= Ron Roddan =

British athletics coach (died 2023)

Ron Roddan (8 May 1931 – 10 February 2023) was a British athletics coach. He was best known for coaching British sprinter Linford Christie, whom he began coaching in 1979. A former Civil Service laboratory assistant, Roddan was himself a sprinter in the Fifties and Sixties. During his coaching career, he has had more than 30 athletes selected for the British team. Roddan coached Malcolm Christie.

Roddan first met Christie while the sprinter was attending school in Fulham, London.

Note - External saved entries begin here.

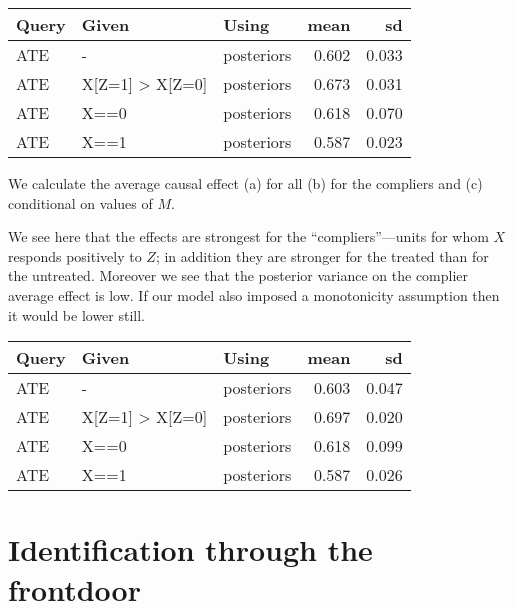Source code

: \documentclass[
  12pt,
]{book}
\newenvironment{Shaded}{\begin{snugshade}}{\end{snugshade}}
\newcommand{\DataTypeTok}[1]{\textcolor[rgb]{0.13,0.29,0.53}{#1}}
\newcommand{\KeywordTok}[1]{\textcolor[rgb]{0.13,0.29,0.53}{\textbf{#1}}}
\newcommand{\NormalTok}[1]{#1}
\newcommand{\OperatorTok}[1]{\textcolor[rgb]{0.81,0.36,0.00}{\textbf{#1}}}
\newcommand{\StringTok}[1]{\textcolor[rgb]{0.31,0.60,0.02}{#1}}
\begin{document}
\begin{tabular}{l|l|l|r|r}
\hline
Query & Given & Using & mean & sd\\
\hline
ATE & - & posteriors & 0.602 & 0.033\\
\hline
ATE & X[Z=1] > X[Z=0] & posteriors & 0.673 & 0.031\\
\hline
ATE & X==0 & posteriors & 0.618 & 0.070\\
\hline
ATE & X==1 & posteriors & 0.587 & 0.023\\
\hline
\end{tabular}

We calculate the average causal effect (a) for all (b) for the compliers and (c) conditional on values of \(M\).

We see here that the effects are strongest for the ``compliers''---units for whom \(X\) responds positively to \(Z\); in addition they are stronger for the treated than for the untreated. Moreover we see that the posterior variance on the complier average effect is low. If our model also imposed a monotonicity assumption then it would be lower still.

\begin{Shaded}
\end{Shaded}

\begin{tabular}{l|l|l|r|r}
\hline
Query & Given & Using & mean & sd\\
\hline
ATE & - & posteriors & 0.603 & 0.047\\
\hline
ATE & X[Z=1] > X[Z=0] & posteriors & 0.697 & 0.020\\
\hline
ATE & X==0 & posteriors & 0.618 & 0.099\\
\hline
ATE & X==1 & posteriors & 0.587 & 0.026\\
\hline
\end{tabular}

\hypertarget{identification-through-the-frontdoor}{%
\section{Identification through the frontdoor}\label{identification-through-the-frontdoor}}
\end{document}
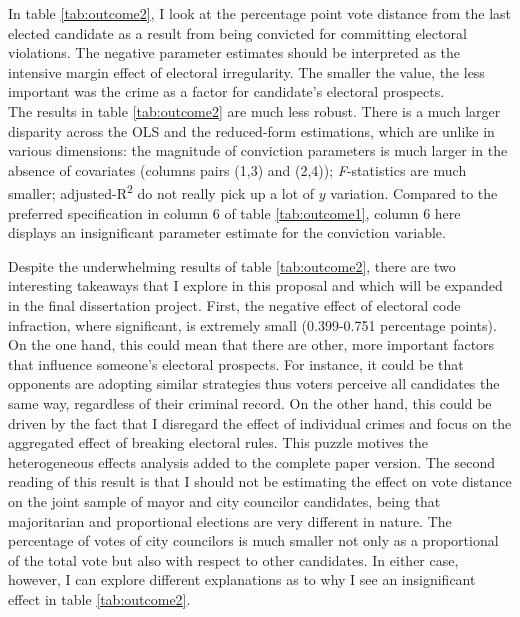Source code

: \documentclass[11pt]{article}
\begin{document}
In table \ref{tab:outcome2}, I look at the percentage point vote distance from the last elected candidate as a result from being convicted for committing electoral violations. The negative parameter estimates should be interpreted as the intensive margin effect of electoral irregularity. The smaller the value, the less important was the crime as a factor for candidate's electoral prospects. \\



The results in table \ref{tab:outcome2} are much less robust. There is a much larger disparity across the OLS and the reduced-form estimations, which are unlike in various dimensions: the magnitude of conviction parameters is much larger in the absence of covariates (columns pairs (1,3) and (2,4)); \emph{F}-statistics are much smaller; adjusted-R\textsuperscript{2} do not really pick up a lot of $y$ variation. Compared to the preferred specification in column 6 of table \ref{tab:outcome1}, column 6 here displays an insignificant parameter estimate for the conviction variable.

Despite the underwhelming results of table \ref{tab:outcome2}, there are two interesting takeaways that I explore in this proposal and which will be expanded in the final dissertation project. First, the negative effect of electoral code infraction, where significant, is extremely small (0.399-0.751 percentage points). On the one hand, this could mean that there are other, more important factors that influence someone's electoral prospects. For instance, it could be that opponents are adopting similar strategies thus voters perceive all candidates the same way, regardless of their criminal record. On the other hand, this could be driven by the fact that I disregard the effect of individual crimes and focus on the aggregated effect of breaking electoral rules. This puzzle motives the heterogeneous effects analysis added to the complete paper version. The second reading of this result is that I should not be estimating the effect on vote distance on the joint sample of mayor and city councilor candidates, being that majoritarian and proportional elections are very different in nature. The percentage of votes of city councilors is much smaller not only as a proportional of the total vote but also with respect to other candidates. In either case, however, I can explore different explanations as to why I see an insignificant effect in table \ref{tab:outcome2}.


\end{document}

Speaking in a High Court libel hearing in 1998, Roddan told the jury that a magazine article by John McVicar alleging Linford Christie took drugs to get to the top was a "fairy story", describing a suggestion that the Olympic gold medallist's impressive physique may have been due to taking steroids or other performance-enhancing banned substances as "ridiculous". In 2001, in response to claims by Sebastian Coe that Christie's time as British athletic captain was marred by "continual conflict," Roddan said he was "surprised that someone of such so-called brevity would come out with a load of rubbish like this" and insisted that Christie enjoyed the support of his fellow athletes in the various British athletic teams that he competed in.

In February 2011, Roddan received London's Regional Council Performance Coach of the Year Award. Prior to this, in October 2010, he had received the national Performance Coach award at the England Athletics Hall of Fame and National Volunteer Awards.

Roddan died on 10 February 2023, at the age of 91.